Like a floozy (Like a floozy!!!)
Like a hustler (Like a hustler!!!)
Like a harlot (Like a harlot!!!)
Like a whore (Like a whore!!! Like a whore!!! Like a whore!!!)
George’s compositions primarily address, shall we say, tough love. Case in point: “Beat Me Kick Me,” performed by a nervous lass who stared straight down at the lyric sheet she’d taped to the mic stand, and coupled with “Only Lonely,” a slightly more sensitive ditty about getting stoned and bringing chumpish dudes home from the club solely on the basis of their pants. But the evening’s finest GG homage was “Pervs Everywhere,” a cautionary tale only heightened by the fact that it was reinterpreted by the Danny Phartridge Expherience, a trio honoring the last remaining Partridge Family members (they claim Keith, Shirley, and Tracy were killed in a 1977 bus crash) who also blew through “I Think I Love You,” “Doesn’t Somebody Want to Be Wanted,” and a spirited version of “Mr. Tambourine Man,” in which they loaded the stage with tambourine-banging crowd members.

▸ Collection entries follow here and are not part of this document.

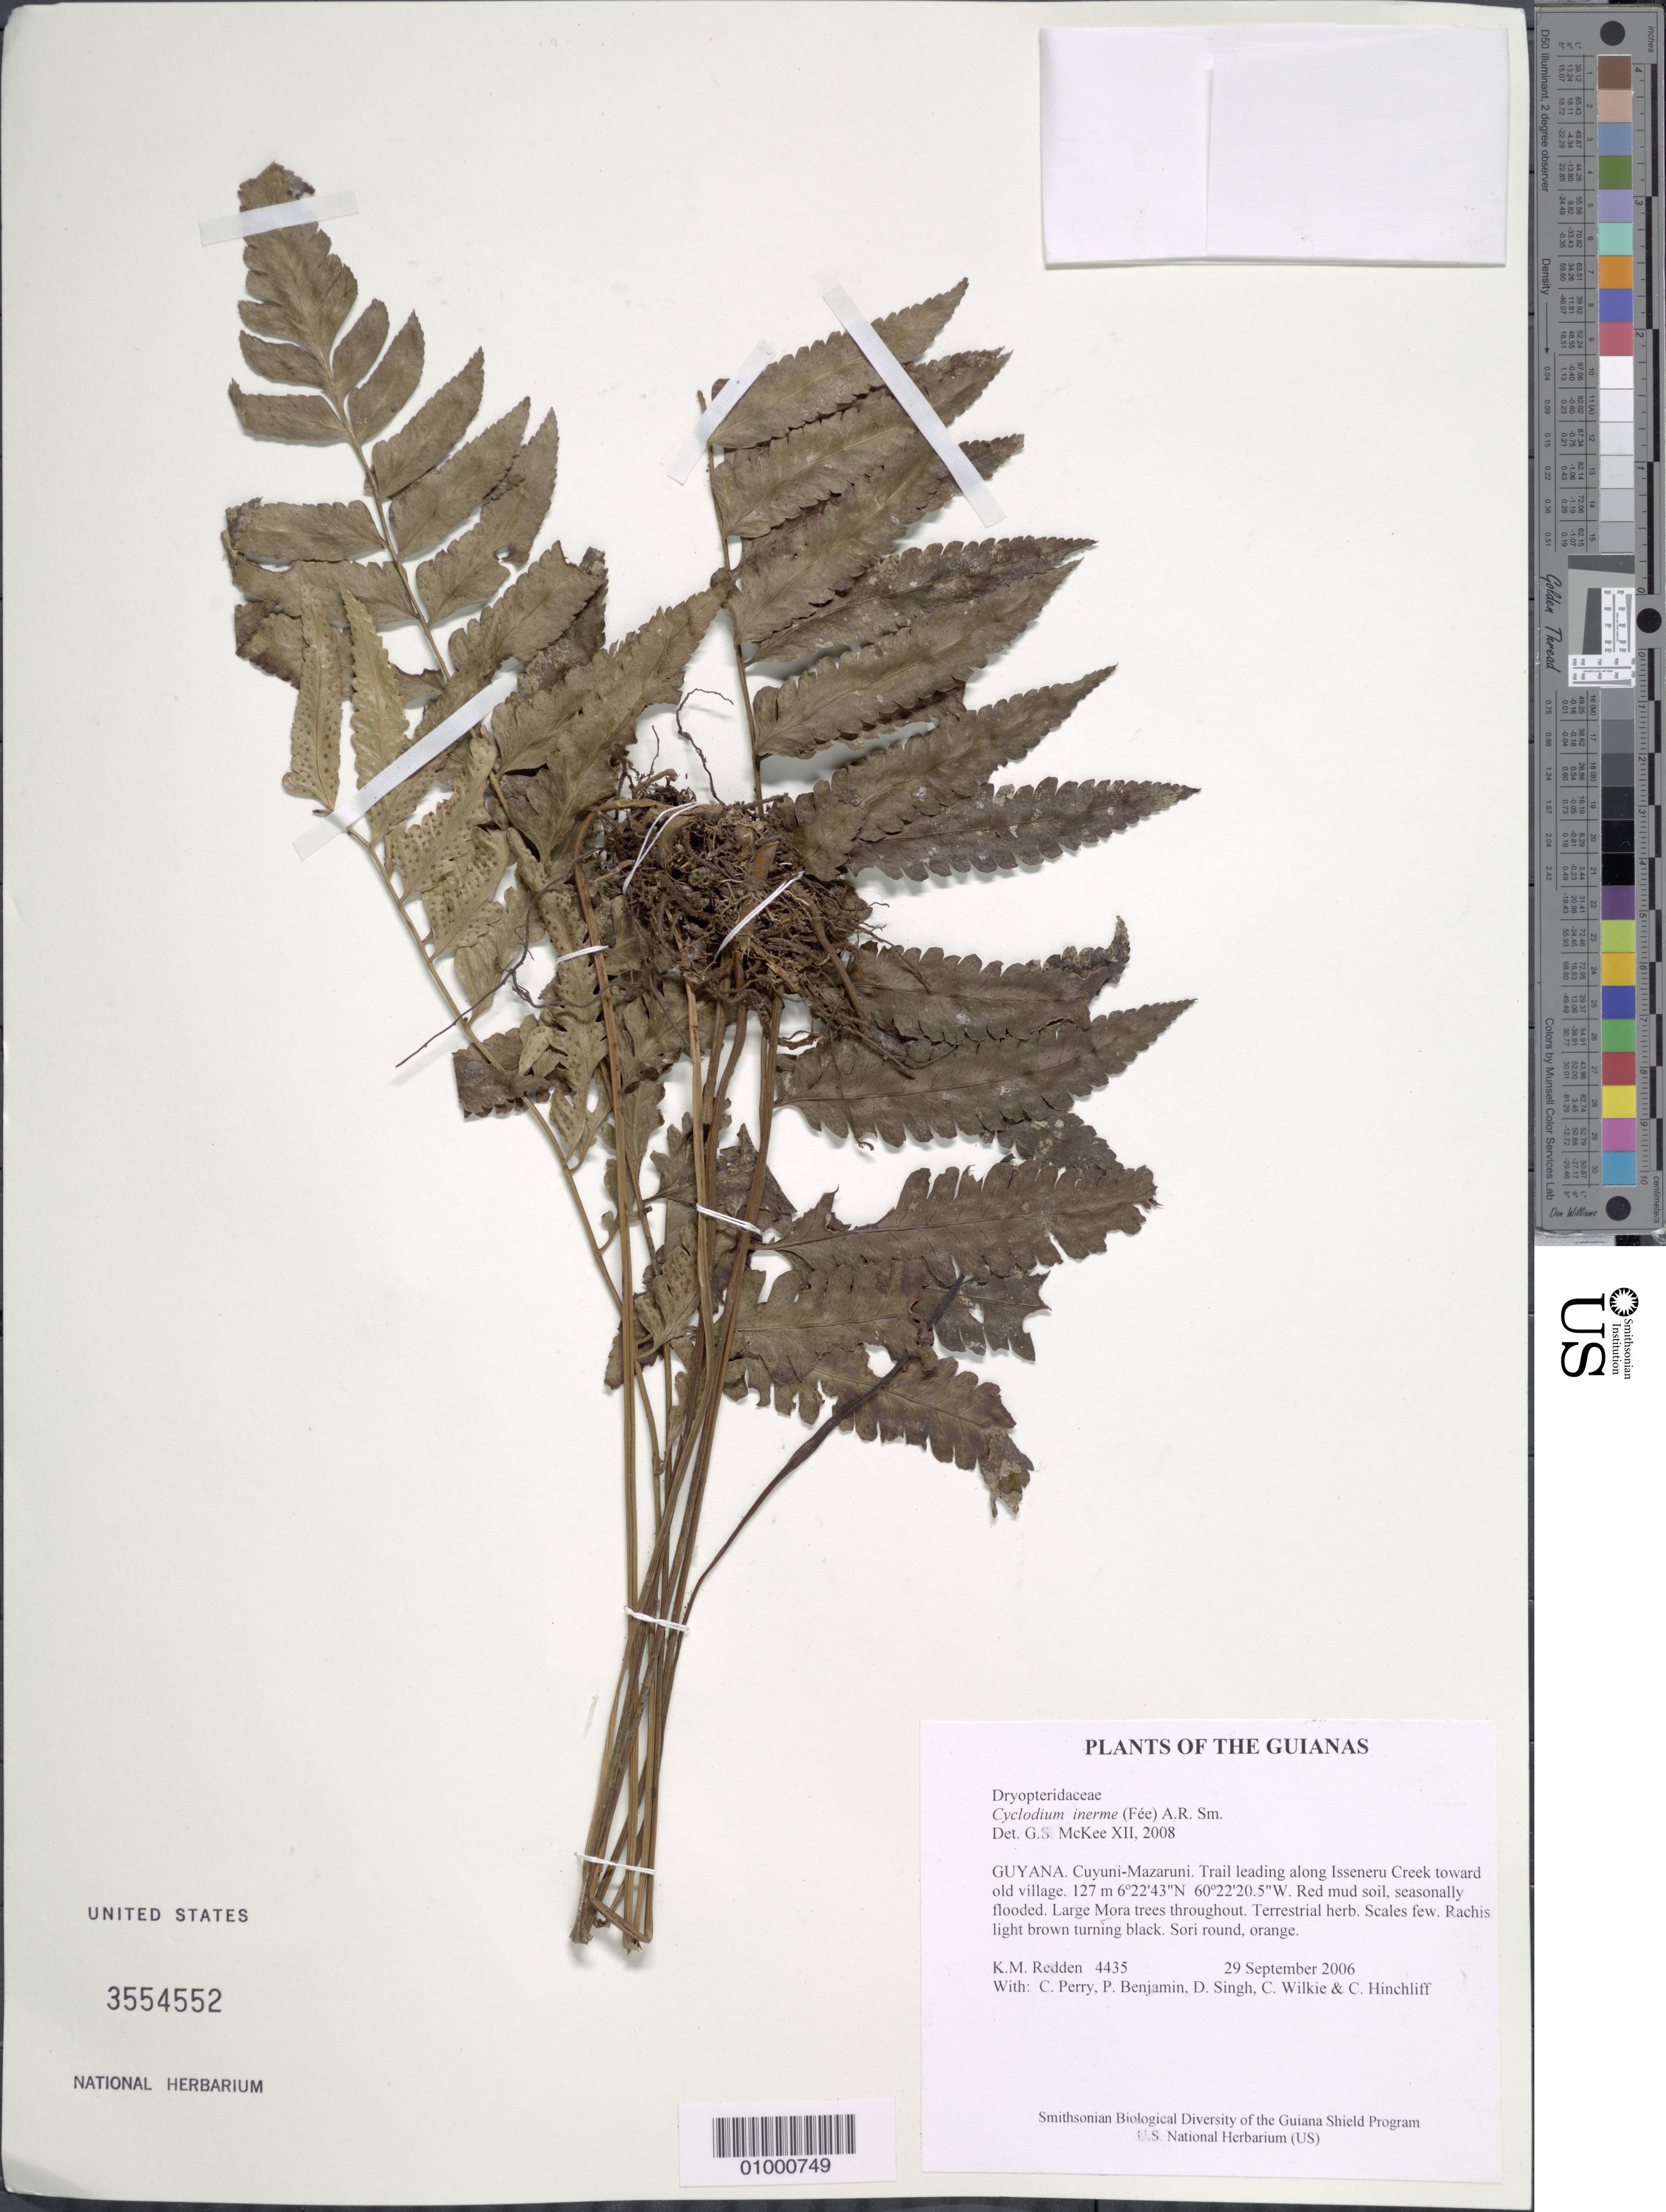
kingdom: Plantae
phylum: Tracheophyta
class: Polypodiopsida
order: Polypodiales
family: Dryopteridaceae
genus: Cyclodium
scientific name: Cyclodium inerme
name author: (Fée) A.R. Sm.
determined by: McKee, G. S., (US), NMNH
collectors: K. M. Redden, C. Perry, P. Benjamin, D. Singh, C. Wilkie & C. E. Hinchliff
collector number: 4435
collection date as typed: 29 September 2006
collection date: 2006-09-29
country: Guyana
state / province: Cuyuni-Mazaruni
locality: Trail leading along Isseneru Creek toward old village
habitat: Red mud soil, seasonally flooded. Large Mora trees throughout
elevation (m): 127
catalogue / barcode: US 3554552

Other than that, it was a completely normal open-mic experience. Bill Clinton impressions. A white-funk ode to a partially disabled sex fiend (opening line: Baby’s got a wooden leg/She knows just how to use it). A poet named Quiet Pen, dressed as though just back from Mass at a Southern Baptist church, introducing one piece with “I wrote this poem as gunfire shot over my head as I was on my stomach underneath a car.” Mia & Jonah, young lovers who write coffeehouse folk tunes about their own loving relationship, ad-libbing Thank yous and Please don’t stops as they compliment each other and announcing “We believe in love and shining and all that kinda stuff.” (For some reason I’m compelled to write “SUPREMELY PUNCHABLE” in my notebook.) Some dude does an actual credible Elvis impersonation on “Love Me”; Joan Pez adds a credibly hostile version of the Carpenters’ “Superstar.” And three different performers (including the original songwriter) croon a country anthem entitled “Cold Beer, Hot Women, and Honky-Tonks.”

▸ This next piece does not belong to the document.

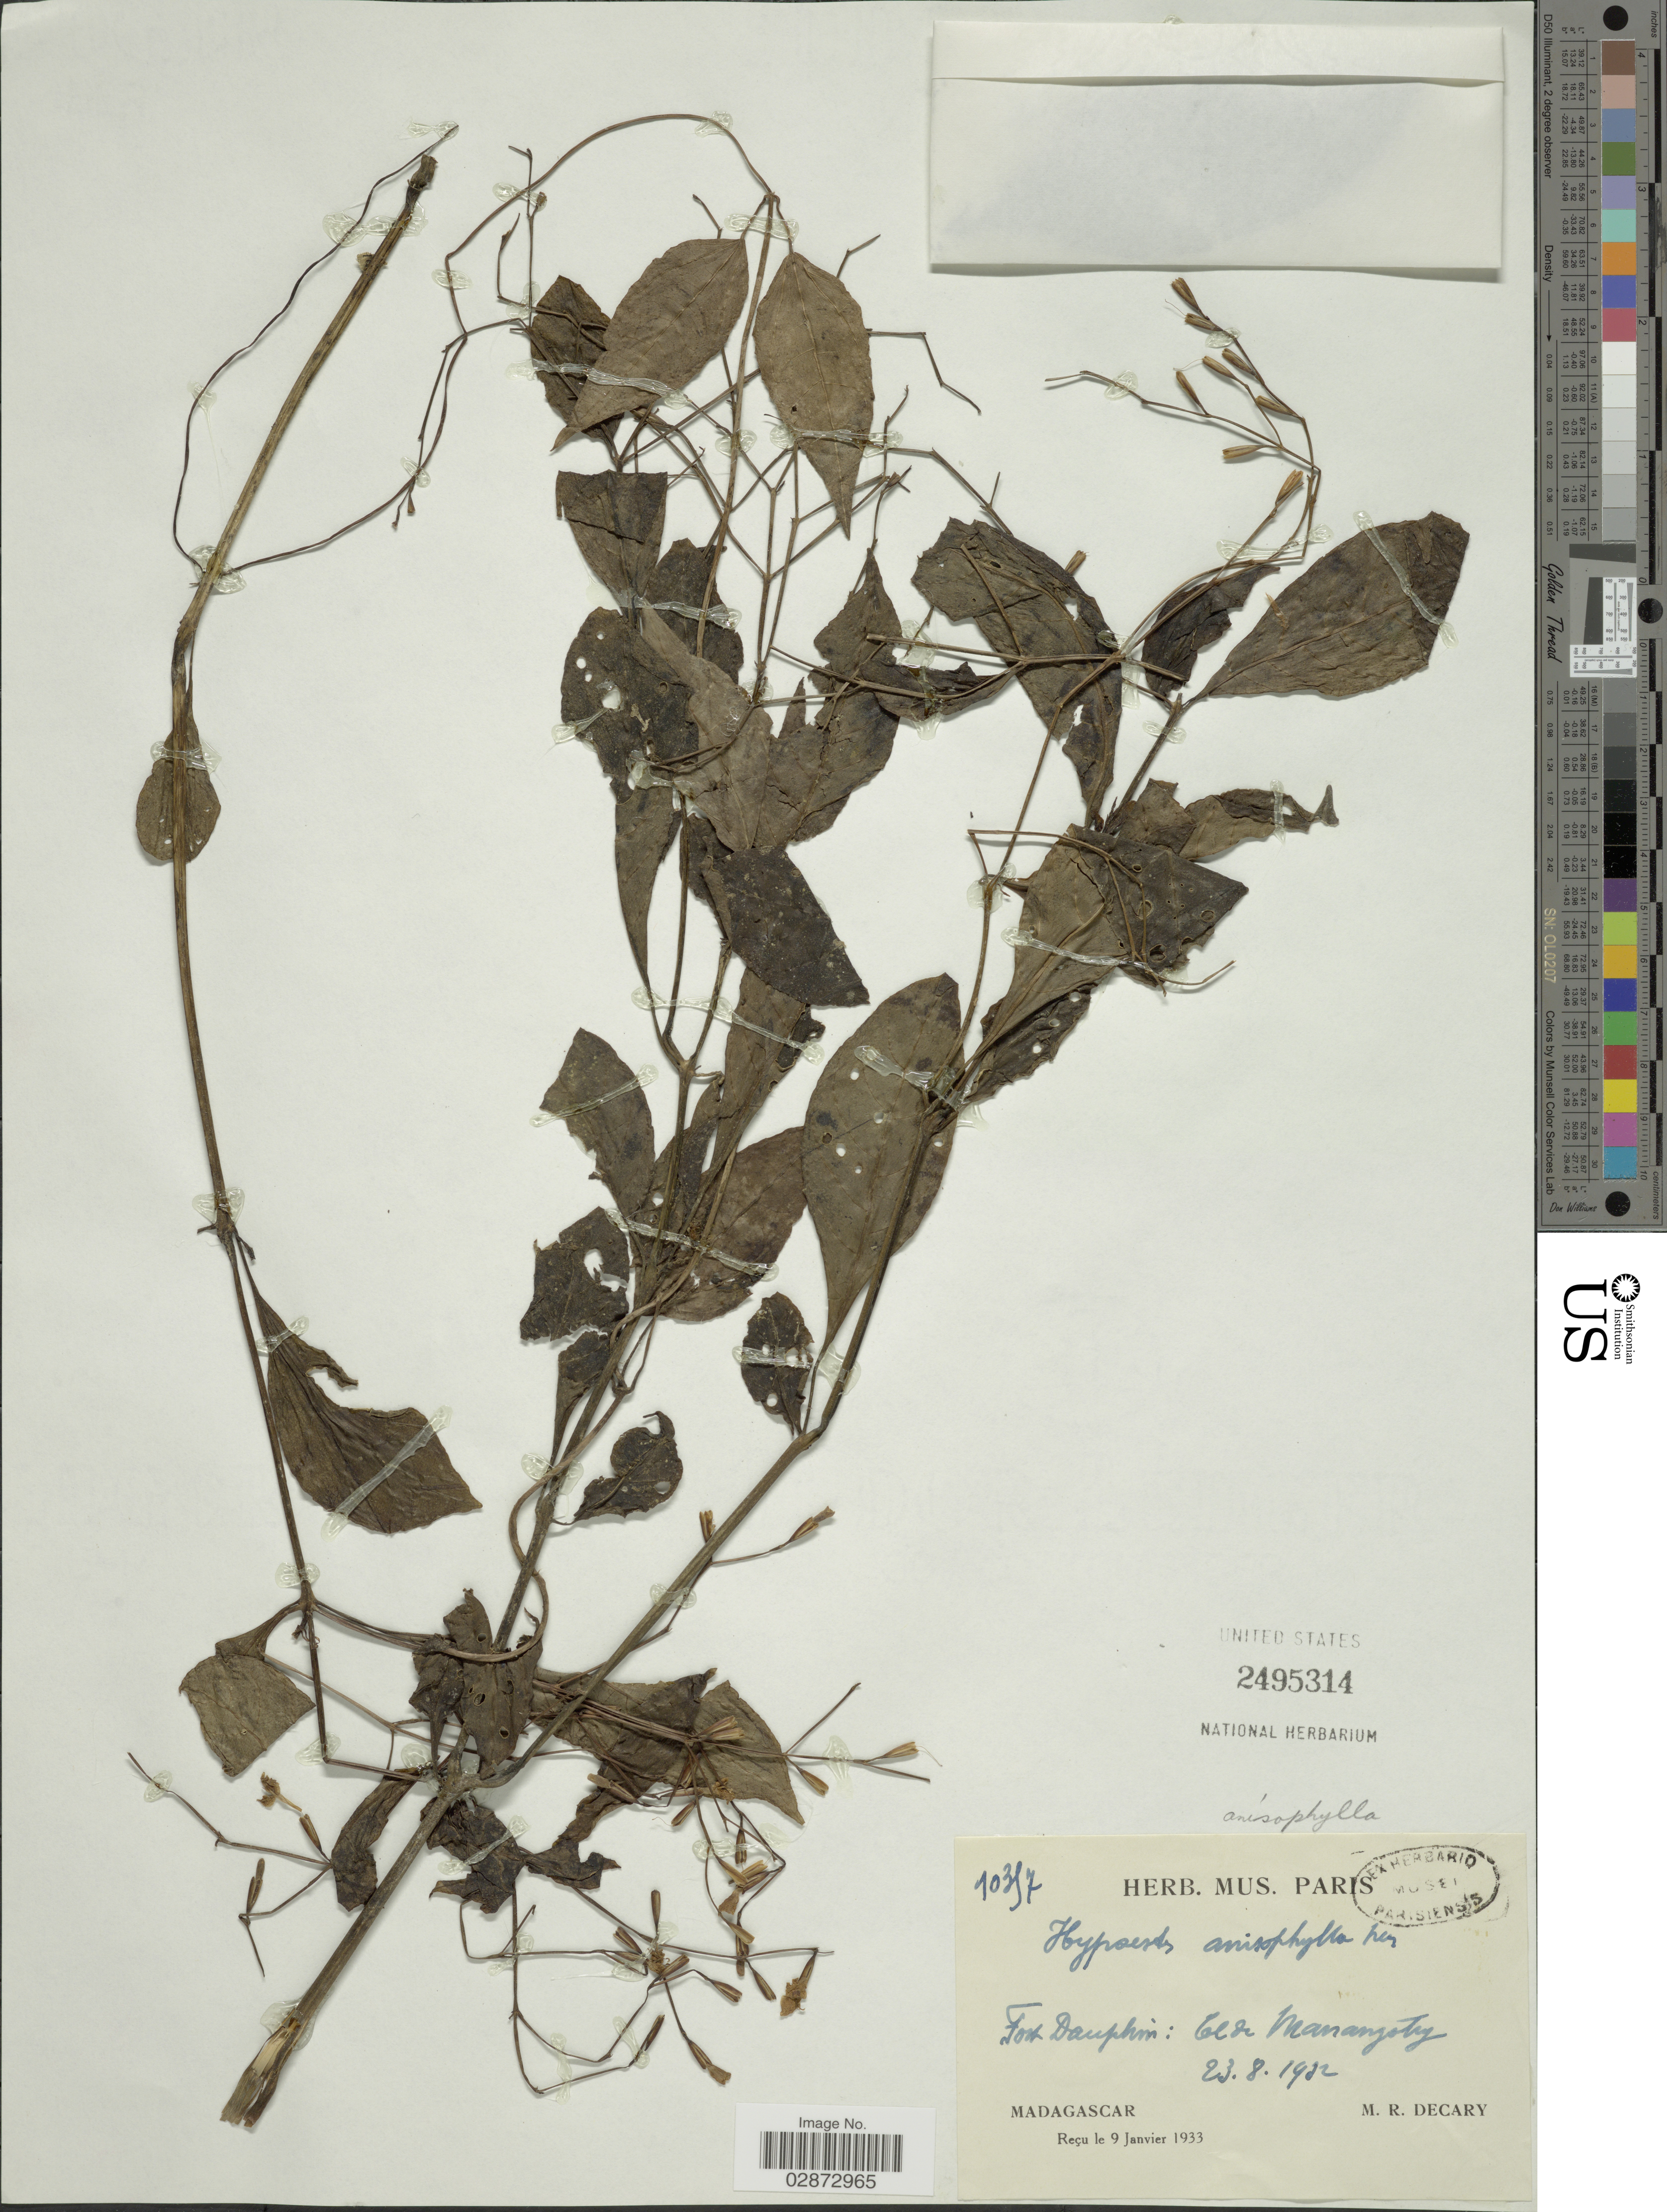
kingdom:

Voilá. An enigmatic cult of personality in which the Kool-Aid takes the form of cackling laughter from the back of the room. Weird and wacky as these tunes are, they can’t hold a candle to “Fuckin’ All the Sailors in Chinatown,” and Girl George knows it. “They scream and yell and I just looove it,” she howls, hooting and pacing maniacally about outside the Plough as if she’s guarding me in the low post. “It used to be when I was younger, my fans were boys. Now they’re all girls, which is fine. They’re all about 21.” Furthermore, they’ll stay that way: “My fans are always 21. They never change. They keep changing, but they’re always 21, when I keep getting older. Because that’s the age where you’re lookin’ for something new, and they find me and they think they discovered me. They don’t know I’ve been doin’ it for forty years, the same fuckin’ thing, the same songs. I’ve been doin’ the same thing, but to them it’s new. Especially art students, because they’re lookin’ for something strange, bizarre, and wonderful and I’m loud and sparkly. It gives the girls hope, that a girl can do it.”
George asserts that she’ll keep doing this until she either dies or gets kicked out. “Because there’s new people all the time,” she explains. “There’s fresh blood, and I’m a vampire. I live off all those youngsters in there. Those young kids? I live off their energy. Without that energy, I’d die. If I didn’t go at least once a week, I’d die.”